Hello, when I run a simple inference using tensorrt, the first time to do it always takes much longer time than the following execution. Is there any method (using the library) to alleviate it, rather than warm-up a request first?

Environment

TensorRT Version: 10.0.1
CUDA Version: 12.2
Operating System + Version: Ubuntu 22.04
Python Version (if applicable): 3.11

Code

import numpy as np
from cuda import cuda
import tensorrt as trt
import time

Initialize TensorRT logger

TRT_LOGGER = trt.Logger(trt.Logger.INFO)

Create a runtime object

runtime = trt.Runtime(TRT_LOGGER)

Read the serialized engine from file

engine_file_path = “resnet.trt”
trt.init_libnvinfer_plugins(None, “”)
try:
with open(engine_file_path, “rb”) as f:
serialized_engine = f.read()
except FileNotFoundError:
print(f"Error: File {engine_file_path} not found")
exit(1)

Deserialize the engine

engine = runtime.deserialize_cuda_engine(serialized_engine)
if engine is None:
print(“Error: Failed to deserialize the engine”)
exit(1)

Create an execution context

context = engine.create_execution_context()
if context is None:
print(“Error: Failed to create execution context”)
exit(1)

Batch size

batch_number = 16

Define the input and output shapes

input_shape = (batch_number,) + tuple(engine.get_tensor_shape(engine.get_tensor_name(0)))[1:]
output_shape = (batch_number,) + tuple(engine.get_tensor_shape(engine.get_tensor_name(1)))[1:]

Initialize CUDA

cuda.cuInit(0)

Calculate byte sizes for input and output

Input_Byte_Size = int(np.prod(input_shape) * np.float32().itemsize)
Output_Byte_Size = int(np.prod(output_shape) * np.float32().itemsize)
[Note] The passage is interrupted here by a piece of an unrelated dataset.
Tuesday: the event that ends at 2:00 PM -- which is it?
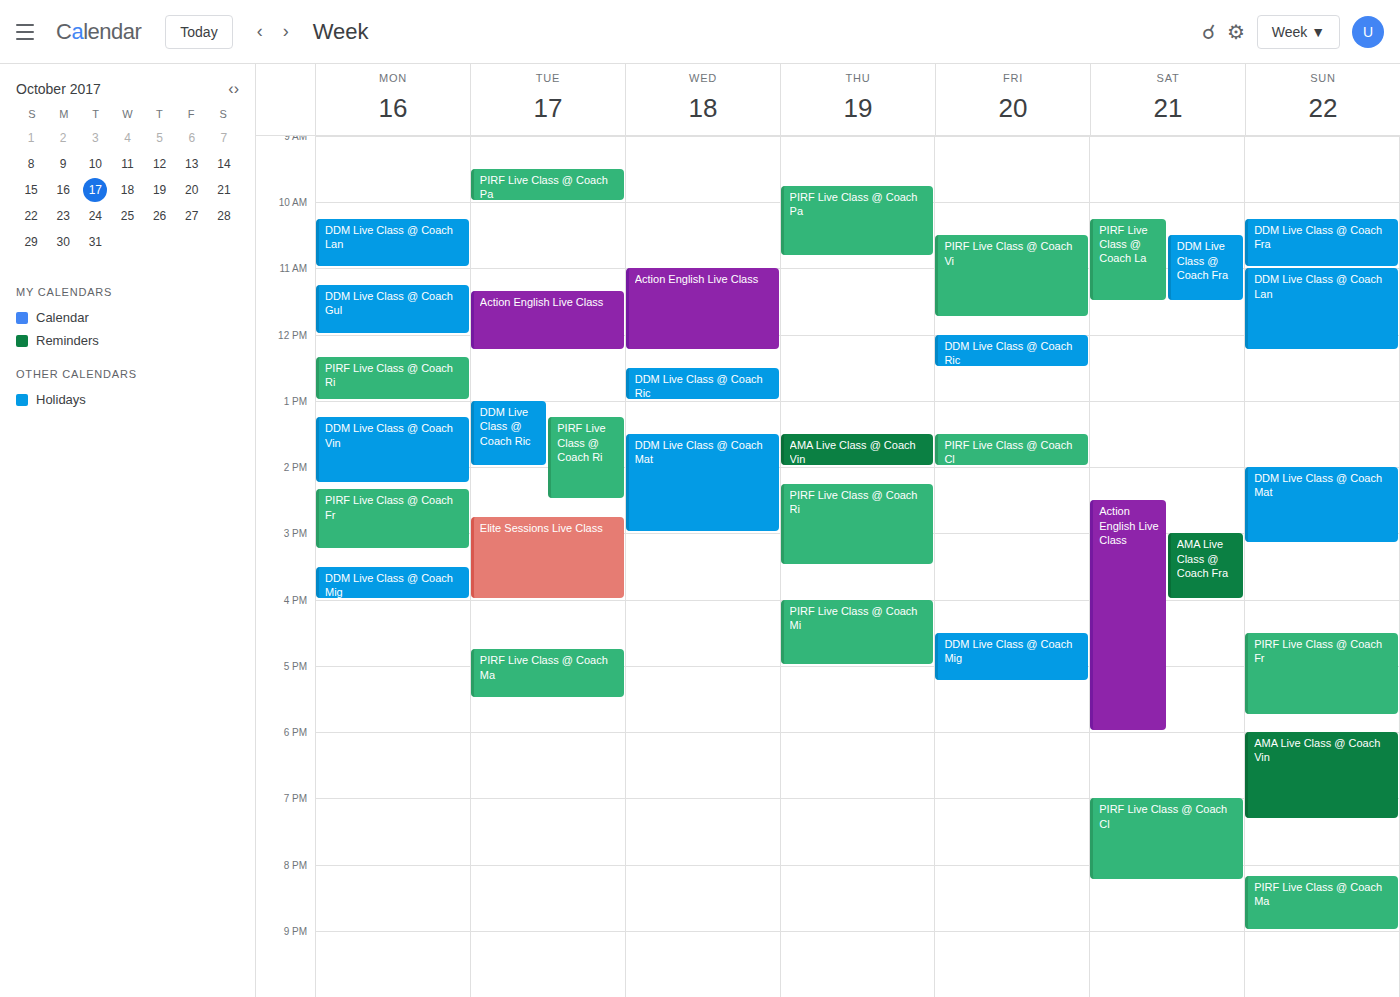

Allocate device memory for inputs and outputs

err_di, d_input = cuda.cuMemAlloc(Input_Byte_Size)
err_do, d_output = cuda.cuMemAlloc(Output_Byte_Size)

Create page-locked memory buffers (numpy arrays) to hold host inputs/outputs

h_input = np.random.random(input_shape).astype(np.float32)
h_output = np.empty(output_shape, dtype=np.float32)

Create a CUDA stream

err_stream, stream = cuda.cuStreamCreate(0)
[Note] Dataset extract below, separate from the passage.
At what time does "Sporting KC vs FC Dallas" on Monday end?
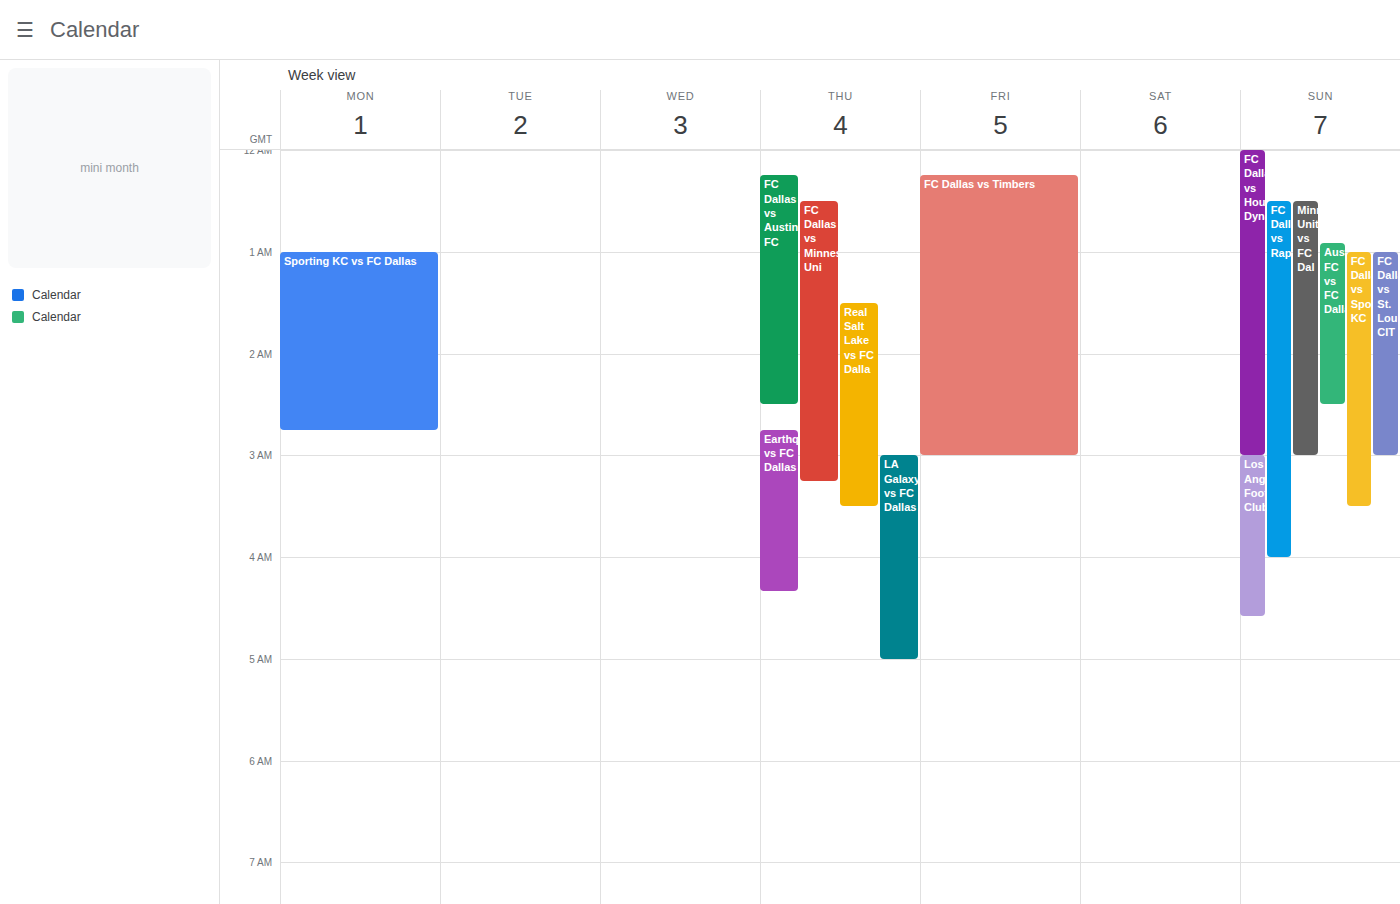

Get tensor names and set input shape

input_tensor_name = engine.get_tensor_name(0) # Input tensor
output_tensor_name = engine.get_tensor_name(1) # Output tensor
context.set_input_shape(input_tensor_name, input_shape) # Use your input_shape

assert context.all_binding_shapes_specified

Set tensor addresses for input and output

context.set_tensor_address(input_tensor_name, int(d_input))
context.set_tensor_address(output_tensor_name, int(d_output))

Generate input data

input_data = np.random.rand(*input_shape).astype(np.float32)

start_timing = time.perf_counter_ns()

Transfer input data to device asynchronously

cuda.cuMemcpyHtoDAsync(d_input, input_data.ctypes.data, Input_Byte_Size, stream)

Execute the inference asynchronously

context.execute_async_v3(stream_handle=stream)

Transfer predictions back from the GPU asynchronously

cuda.cuMemcpyDtoHAsync(h_output.ctypes.data, d_output, Output_Byte_Size, stream)

Synchronize the stream to ensure all operations are completed

cuda.cuStreamSynchronize(stream)

end_timing = time.perf_counter_ns()
response_latency = round(float((end_timing - start_timing) / 10**6), 1) # Express latency in milliseconds

Print the output

print(“Inference output:”, h_output)
print(f"Response latency: {response_latency} ms")

Hi @haidongzhao98 ,
Yes, this is expected. In the initial run, there are some data copy from host to device at first time and cuda graph(if enabled) only works after the first catching.
I dont think this can be bypassed.
Thanks

This topic was automatically closed 14 days after the last reply. New replies are no longer allowed.